The direction it bends depends on the optical density of the objects it is passing from then into. When light passes into a denser object it slows down and it direction changes towards the normal. When it passes into a less denser object it speeds up and bends away from the normal.
( The normal is an imaginary line, passing diagonal through the object from the entry/exit point of the light,) Refraction only occurs at the boundary of the object.

Example: When light passes from the air into a crystal ball it slows down and is bent towards the normal as it enters the crystal, then it travels in a strait line through the crystal ball, then it bends away from the normal as it exits the crystal ball and speeds back up as it enters back into the air.

That's why there is no Refraction Channel for volume materials. Because refraction is not a volume property.

The Bryce environment is set at 100 percent refraction, that's why the refraction channels 100 is called air. Any setting above 100 should bend light towards the normal, any setting below should bend light away from the normal. ( but it does not )

"Sure, the air between two non-transparent objects can have refractive properties.(but I'm not sure if you would see any difference in Bryce if you did this "

Yes the air has refractive properties, but if light is not traveling between an optical dense boundary, refraction will not occur.

" But if you stuck a sphere in there and made the refraction 1.33 and the refraction of the cube 1.33 the sphere should become invisible."

No, you just would not see any refraction because there is no optical density boundary change.

"So will taking the cube and booleaning it out hollow with another cube. Which I know it is hollow to begin with really, but the effect changes with the booleaning..."

Because you are actually having the light pass through the object, it goes in than out the thin wall of the boolean. So you are really inside an environment that is Bryce's 100 percent air. Where if you are inside a cube that is not boolean, then you are in an environment which is set to whatever the cube refraction setting is.

" An increase in the refractive setting, now the cube is casting a shadow."

Yes because you are making the optical density denser. So the cube lets less light in. and cast a shadow with the light that does not penetrate into the cube. The denser the optical properties become the less light is let in, thus the spherical shape gets small as less light travels through the cube and exits out the rear.

This effect does not work the opposite way because there can not be more light let in than the surrounding environment lets in. In other words if the air is 100 percent refraction and the cube is 0, more light can not be let into the cube, than is present in the 100 percent surrounding environment. ( But if it could wouldn't that be a great way to fake GI )

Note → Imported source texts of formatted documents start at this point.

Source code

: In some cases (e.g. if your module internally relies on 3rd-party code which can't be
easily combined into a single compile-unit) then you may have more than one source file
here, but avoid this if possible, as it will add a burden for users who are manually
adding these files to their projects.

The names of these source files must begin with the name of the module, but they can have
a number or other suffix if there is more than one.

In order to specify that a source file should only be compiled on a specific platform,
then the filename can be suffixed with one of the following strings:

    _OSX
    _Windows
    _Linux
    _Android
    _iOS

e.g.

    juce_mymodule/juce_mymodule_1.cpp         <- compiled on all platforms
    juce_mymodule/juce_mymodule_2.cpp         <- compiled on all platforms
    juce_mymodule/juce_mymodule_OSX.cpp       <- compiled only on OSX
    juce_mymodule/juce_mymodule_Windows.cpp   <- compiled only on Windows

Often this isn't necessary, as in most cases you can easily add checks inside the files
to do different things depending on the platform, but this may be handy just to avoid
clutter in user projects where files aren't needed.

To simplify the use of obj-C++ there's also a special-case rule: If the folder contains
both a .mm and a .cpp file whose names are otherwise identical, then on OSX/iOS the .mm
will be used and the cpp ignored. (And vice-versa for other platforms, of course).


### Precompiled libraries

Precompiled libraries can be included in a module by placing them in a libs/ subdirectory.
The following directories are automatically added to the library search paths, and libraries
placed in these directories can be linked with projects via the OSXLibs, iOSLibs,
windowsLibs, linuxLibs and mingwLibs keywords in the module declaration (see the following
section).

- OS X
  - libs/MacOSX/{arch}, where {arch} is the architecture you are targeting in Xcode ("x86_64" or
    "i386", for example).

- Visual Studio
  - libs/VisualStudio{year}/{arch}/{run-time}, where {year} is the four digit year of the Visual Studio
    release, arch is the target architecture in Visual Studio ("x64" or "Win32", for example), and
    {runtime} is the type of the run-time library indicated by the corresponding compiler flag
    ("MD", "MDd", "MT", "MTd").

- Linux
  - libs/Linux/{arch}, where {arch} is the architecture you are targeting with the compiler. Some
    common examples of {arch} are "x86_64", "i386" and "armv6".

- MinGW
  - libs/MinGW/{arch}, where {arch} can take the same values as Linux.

Where I see the Bryce ray tracing algorithm flawed, for refraction is. The light should shift direction depending on the optical density properties. But it does not. Sure when you set refraction lower or high than air, you will see an opposite shift change on the surface of the object. But the light passing through the object does not shift in direction. In tjohns demonstration here the shadow on the sphere stays located at the same place no matter what the refraction is set at.. Where in reality the light should be shifting direction more as the refraction gets denser. I bet if the refraction was set to 0 for the cube the shadow would still be in the same location even though it should shift because the light in the real world situation is being bent in the opposite direction.